The Power of Open
Yamini Aiyar, Director, Accountability Initiative
On Tuesday, September 20th 2011, President Obama formally launched the Open Government Partnership or OGP (see link1 and link2). The Partnership, led by a steering committee of Governments and civil society organizations is a multilateral initiative to support governments to promote transparency, fight corruption and strengthen accountability. At the launch 8 countries - Brazil, Mexico, the United States, the United Kingdom, Philippines, Indonesia, Norway, South Africa – drew up a road map for strengthening transparency, citizen engagement and accountability. In fact, a leading civil society activist from Tanzania -Rakesh Rajani spoke at the high table during the launch. It was really very exciting to see a friend and fellow traveler speak at the event! Interestingly, India despite being a pioneer in this area is not a partner in this initiative. However, Indian civil society was well represented at a day-long discussion called the ‘Power of Open’ organized by the steering committee to mark the formal launch of the OGP- I was there representing Accountability Initiative as was Swati Ramanathan of Janaagraha along with Nikhil Dey from the Mazdoor Kisan Shakti Sangathan who is a member of the steering committee.
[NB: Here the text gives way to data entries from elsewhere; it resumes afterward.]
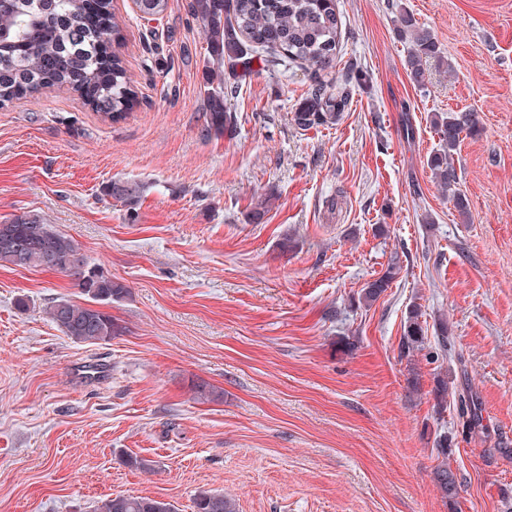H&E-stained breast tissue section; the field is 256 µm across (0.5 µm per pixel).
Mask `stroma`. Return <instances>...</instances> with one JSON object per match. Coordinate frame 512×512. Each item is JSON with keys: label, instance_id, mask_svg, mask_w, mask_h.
I'll return each mask as SVG.
<instances>
[{"label": "stroma", "instance_id": "1", "mask_svg": "<svg viewBox=\"0 0 512 512\" xmlns=\"http://www.w3.org/2000/svg\"><path fill=\"white\" fill-rule=\"evenodd\" d=\"M337 3L331 67L255 58L219 138L201 135L208 53L189 0L158 21L112 0L136 92L122 117L51 88L0 107V222L46 215L129 290L120 335L78 343L44 313L82 302L72 279L0 265V512H93L117 494L194 512L202 490L237 512H512V0ZM402 6L442 51L421 87ZM322 79L349 81V105L299 127ZM460 110L478 118L454 155L465 217L427 166L435 113ZM115 179L144 184L136 208L105 195ZM415 306L426 339L404 355ZM442 322L464 363L435 358ZM441 379L472 392L481 428L439 403Z\"/></svg>", "mask_w": 512, "mask_h": 512}]
</instances>
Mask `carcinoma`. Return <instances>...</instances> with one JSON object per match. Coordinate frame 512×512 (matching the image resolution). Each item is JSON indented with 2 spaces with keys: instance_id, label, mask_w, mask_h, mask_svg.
<instances>
[{
  "instance_id": "obj_1",
  "label": "carcinoma",
  "mask_w": 512,
  "mask_h": 512,
  "mask_svg": "<svg viewBox=\"0 0 512 512\" xmlns=\"http://www.w3.org/2000/svg\"><path fill=\"white\" fill-rule=\"evenodd\" d=\"M140 17H163L168 0H136ZM190 11L209 49L210 71L207 120L203 136L222 137L234 126V116L224 104V78L239 79L251 72L261 52H271L292 63L324 70L331 66L339 47L342 18L336 0H190ZM400 35L410 42L405 59L409 77L424 84L425 65L442 59L433 33L417 24L405 10L398 17ZM122 33L112 12V0H0V103L31 97L44 88L76 93L95 112L114 118L130 110L136 92L119 56ZM350 89L320 82L301 109L294 113L297 125L334 123L349 104ZM434 124L440 149L428 159V167L441 191L461 215L469 213L454 151L462 134L477 130L475 114L467 111L440 113ZM108 195L134 208L144 186L133 180L115 179L106 186ZM82 251L71 237L58 232L37 213L10 220L0 245V264L15 268H40L68 275L75 254ZM396 264L371 282L365 299H376L394 278ZM129 289L103 276L81 294L87 303L60 297L45 310L49 320L70 339L95 344L122 332L106 307L124 299ZM425 329L418 308L409 311L402 346L417 348ZM460 415L469 427L481 425V412L469 398L458 395ZM440 489L447 497L457 494L448 467L436 471ZM94 512H174L168 502L150 497L115 495L97 502ZM194 512H236L233 500L221 492L200 491Z\"/></svg>"
}]
</instances>
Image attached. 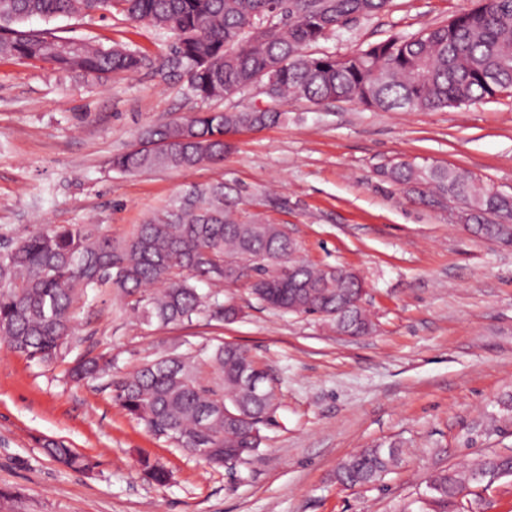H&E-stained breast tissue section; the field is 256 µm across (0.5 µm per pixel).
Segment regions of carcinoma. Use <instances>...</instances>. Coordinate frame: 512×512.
<instances>
[{
  "mask_svg": "<svg viewBox=\"0 0 512 512\" xmlns=\"http://www.w3.org/2000/svg\"><path fill=\"white\" fill-rule=\"evenodd\" d=\"M277 0H0V56L47 60L62 71L100 79L137 71L146 57L125 48L73 42L48 33L19 30L32 17L105 15L116 10L131 20L171 32L179 67L189 89L204 102H218L247 89L257 77L272 79L279 97L312 103L356 101L381 110L460 107L512 92V0H477L446 25L411 37L392 36L351 55L305 53V48L349 19L385 10L389 0H289L288 16L274 14ZM273 27L258 34L254 29ZM281 112L250 109L196 112L179 122L147 129L113 164L127 173L154 168L191 169L224 159L225 134L237 128H265ZM391 181L422 185L420 197L463 204L461 219L472 232L512 241V196L480 187L468 174L446 167L395 163L382 170ZM297 241L279 225L241 222L217 184L155 214L117 246L79 224L51 226L0 253V340L32 360L51 364L65 357L75 330V309L87 290L110 285L130 299L137 320L160 326L190 323L204 311L233 321L237 307L203 294L198 283L243 282L258 303L288 313L318 315L348 336H363L373 323L362 306V277L342 267H316L296 259ZM221 373L217 388L196 381L199 362ZM254 361L238 345L222 341L188 353L155 357L115 385L114 399L158 439L192 454L210 448L204 461L222 467L256 456L267 415L280 408L275 389L257 399L241 386L240 374ZM112 359L89 353L69 370L75 381L97 380ZM252 422L230 426L224 407ZM44 452L74 470L92 463L62 442L48 440ZM399 462V450L364 448L336 469L346 486H366ZM145 475L157 484L167 470L144 457ZM486 469L512 467V455L486 456ZM472 466L442 469L427 481L430 500L417 512H455L460 488Z\"/></svg>",
  "mask_w": 512,
  "mask_h": 512,
  "instance_id": "carcinoma-1",
  "label": "carcinoma"
}]
</instances>
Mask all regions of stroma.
I'll list each match as a JSON object with an SVG mask.
<instances>
[{"label":"stroma","instance_id":"1","mask_svg":"<svg viewBox=\"0 0 512 512\" xmlns=\"http://www.w3.org/2000/svg\"><path fill=\"white\" fill-rule=\"evenodd\" d=\"M472 0H390L308 46L344 56L411 36ZM26 28L119 44L151 67L91 80L49 61L0 57V251L52 225L82 224L120 244L163 206L221 183L240 220L291 229L301 257L359 272L370 334L344 337L316 316L257 303L221 284L232 323L147 326L116 289L75 310L70 359H112L120 380L156 356L223 340L246 348L277 386L281 407L259 456L213 467L128 416L104 381L73 382L0 343V512H402L432 471L512 453V246L472 236L460 203H423L381 176L400 161L469 173L512 195V96L468 106L383 111L353 101L270 103L248 89L227 112L276 105L283 119L228 137L223 160L190 170L127 173L112 164L149 127L209 105L168 67L171 33L113 13L32 18ZM59 440L88 457L75 471L46 456ZM398 447L400 466L368 487L336 480L362 448ZM166 484L148 479L141 457Z\"/></svg>","mask_w":512,"mask_h":512}]
</instances>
As I sat through the proceedings, I was struck by how the idea of open government is being closely linked to information and communication technology (ICT). Most governments have chosen to interpret the idea of ‘open government’ to mean the use of technology to collect data and monitor government processes. This interpretation is of course not surprising, considering that technology has unleashed new ways of collecting and disseminating data in ways that were unthinkable even a decade ago. As a practitioner and someone who actively uses data sets made available through the use of technology, I can hardly argue against its use. But I do wonder whether we run the risk of over emphasizing technology at the expense of much needed structural reform that might take the idea of open government further (Global Integrity has a really interesting blog on the subject).
I see this happening in India all the time. Governments in India have been quick to deploy technology solutions to deal with the accountability problem. A few months ago on a trip to Andhra Pradesh I learnt that Mandal level program officers (APO), the key officials implementing MGRNEGA at the lowest administrative unit level, have been given a subsidized mobile phone with GPS technology. Every week, a computerized program sends an SMS alert to the mobile phone with a list of worksites (randomly selected through a computer program) that the APO is expected to monitor. To ensure that the APO undertakes these monitoring visits his movements are tracked through GPS technology. The district level MGNREGA officials are expected to use this information to hold the APO to account. In another instance, the Government of Uttar Pradesh has used Interactive Voice Response System technology to introduce a monitoring system for Mid-Day Meals. This experiment is now going to be rolled out across the country (watch out for a very interesting field note on the subject which should be available on our website early next week). In another interesting experiment, the Government of Chhattisgarh is using GIS technologies to monitor the movement of food grains as they travel to various collection points in the state. The list is endless. It is, as my colleague Salimah Samji says, the era of ‘E-Raj’ in India. The benefits of E-Raj are obvious and from the point of view of a reformer, it is often the only available option. Technology solutions are difficult to oppose; after all they are markers of modernization and tie in neatly with the India Shining narrative. Thus they are relatively easy to push through the system.
But I worry that the emphasis on E-Raj has obscured the real discussion. That we need to use GPRS technology to monitor movements of frontline staff is indicative of a deep structural problem in the organization of the bureaucracy today – it is a question of incentives and motivation, of the power dynamic within the bureaucratic hierarchy and of the relationship between the frontline worker and citizens. Resolving this problem requires much more than introducing technology. In fact I would argue that the use of technology here simply results in policing the system rather than reforming it. Dealing with this problem requires fundamental administrative reform – something no one wants to talk about.
None of this is news! That technology is no magic bullet was well recognized by most panelists at the meeting. A Tanzanian MP put the debate in perspective when he asked those of us who were speaking about the power of technology and open government “How is this relevant for my constituents who are still struggling with lack of power and have no access to the internet?” A ready reminder that technology is a facilitator and not the only mechanism through which open government reforms can be implemented.
And to echo the Tanzanian MP’s sentiments, as the global campaign for open government gains ground, it is important that we keep reminding ourselves that open government is more than technology. It is about fundamentally transforming how government functions so that it is open, responsive and accountable.